Chris Bennett muses on a change of scenery.
STARTLED is a lovely word; I experienced the sensation the other day when I walked into an old fashioned barber's shop.
Music was playing; not music of which I am particularly fond, but music for all that. A crooner was weeping into the microphone about his lurv.
But the startling thing was that he was doing it through the medium of the vinyl long playing record.
As the barber of Sea Point buzzed his way around my somewhat hirsute features I mused about this antique contraption.
For contraption it certainly was, spindly and alarmingly vulnerable; rather reminiscent of a Ronald Searle cartoon.
Having been wired up to broadcasting my entire working life I sat mesmerised by the spinning black, crow black, sloe black*, shining disc, constant in its thirty three and one third revolutions per minute.
I thought about, of all things, copyright. In the days when all music seemed to come from an LP, there was little chance of copying the thing without anyone knowing.
These days, it seems to me, all is fair and fair game. That, of course, is arrant nonsense.
Copyright laws were the bane of our lives in the world of broadcasting. Every detail of a piece of music, composer, publisher, performer and duration had to be recoded in the book, along with the name of the record company and the record’s number: exactly the sort of thing for which I am most ill-equipped. However it served a useful purpose; those who should be paid were paid.
I recently came across an interesting comment on plagiarism by the English writer Christopher Howse.

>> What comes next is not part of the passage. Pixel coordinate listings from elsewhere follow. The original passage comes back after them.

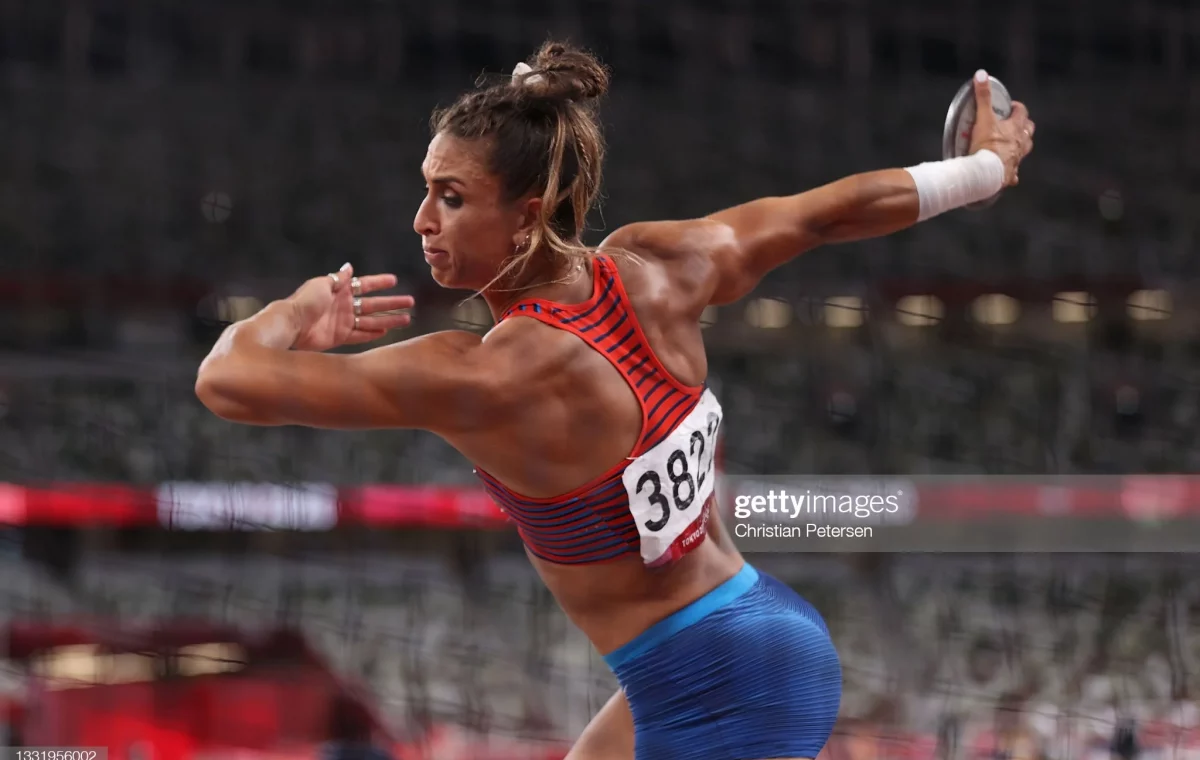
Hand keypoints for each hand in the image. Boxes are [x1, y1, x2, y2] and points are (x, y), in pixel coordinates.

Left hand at [288, 262, 413, 350]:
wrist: (291, 324)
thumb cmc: (305, 302)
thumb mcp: (322, 284)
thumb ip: (338, 278)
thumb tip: (350, 267)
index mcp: (340, 291)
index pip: (364, 285)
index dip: (379, 282)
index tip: (395, 281)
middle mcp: (345, 306)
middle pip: (373, 304)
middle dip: (392, 303)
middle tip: (410, 302)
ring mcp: (344, 322)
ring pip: (372, 321)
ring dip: (389, 320)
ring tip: (406, 319)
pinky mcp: (340, 337)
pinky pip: (360, 335)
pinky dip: (372, 334)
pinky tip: (386, 331)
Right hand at [968, 70, 1034, 186]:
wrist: (986, 173)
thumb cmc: (986, 145)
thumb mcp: (983, 118)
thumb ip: (983, 97)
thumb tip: (982, 74)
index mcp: (1015, 128)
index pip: (1022, 112)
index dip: (1017, 107)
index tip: (1010, 106)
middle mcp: (1020, 143)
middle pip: (1029, 131)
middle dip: (1024, 126)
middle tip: (1014, 124)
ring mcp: (1017, 159)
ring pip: (1025, 149)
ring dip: (1022, 145)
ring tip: (1014, 145)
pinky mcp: (1010, 174)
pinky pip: (1014, 172)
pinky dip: (1012, 171)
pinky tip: (1009, 173)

“As every good cook knows, you have to get the recipe from somewhere. Whether it's from Elizabeth David or Hannah Glasse, be sure they had it from somewhere first.
That's the faculty teenagers lack when they copy over chunks of the internet into their homework. The crime is lack of discrimination. Magpies need a good eye for jewels, and plagiarists thrive best when the booty passes through the brain, not just the laptop.”

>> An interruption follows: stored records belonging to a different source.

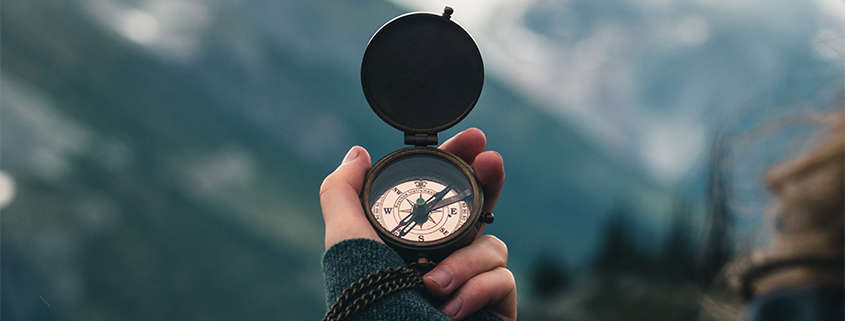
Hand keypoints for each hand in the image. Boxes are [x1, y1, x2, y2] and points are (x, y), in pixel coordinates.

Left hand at [319, 128, 513, 319]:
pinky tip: (450, 308)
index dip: (459, 162)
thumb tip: (358, 153)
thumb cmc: (366, 303)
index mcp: (412, 241)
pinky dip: (475, 288)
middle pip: (479, 207)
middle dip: (488, 180)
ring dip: (463, 261)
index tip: (473, 136)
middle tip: (491, 159)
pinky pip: (503, 277)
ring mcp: (470, 282)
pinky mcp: (494, 306)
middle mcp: (443, 258)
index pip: (442, 193)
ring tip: (433, 286)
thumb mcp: (345, 242)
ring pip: (490, 244)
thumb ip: (343, 193)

It is always very pleasing to me to read something as succinct and as well thought out as that comment. It also carries a sombre message; not, methinks, that many young people will take any notice
I am writing this in a friend’s flat in Sea Point. Yesterday we spent the day on the bus. Those South Coasters who are acquainted with Cape Town will appreciate my admiration for the new rapid bus system. We travelled from the Victoria and Alfred Waterfront to the big, very impressive new bus station in the city. From there we travelled to Table View for lunch.
The buses, some of them ‘bendy’ buses, are served by a newly built dedicated bus lane, which has stops at all the main points, at which there is an excellent station. The station is similar to a train station in that the platform is level with the floor of the bus, a great boon to those of us who are a little older and to the mums with prams. This service has elevated Cape Town to the level of a modern European city. This is largely due, I suspect, to good service delivery. The service started about two weeks ago and the fair from the waterfront to Table View was R10.
*From the Prologue to Dylan Thomas’s Under Milk Wood.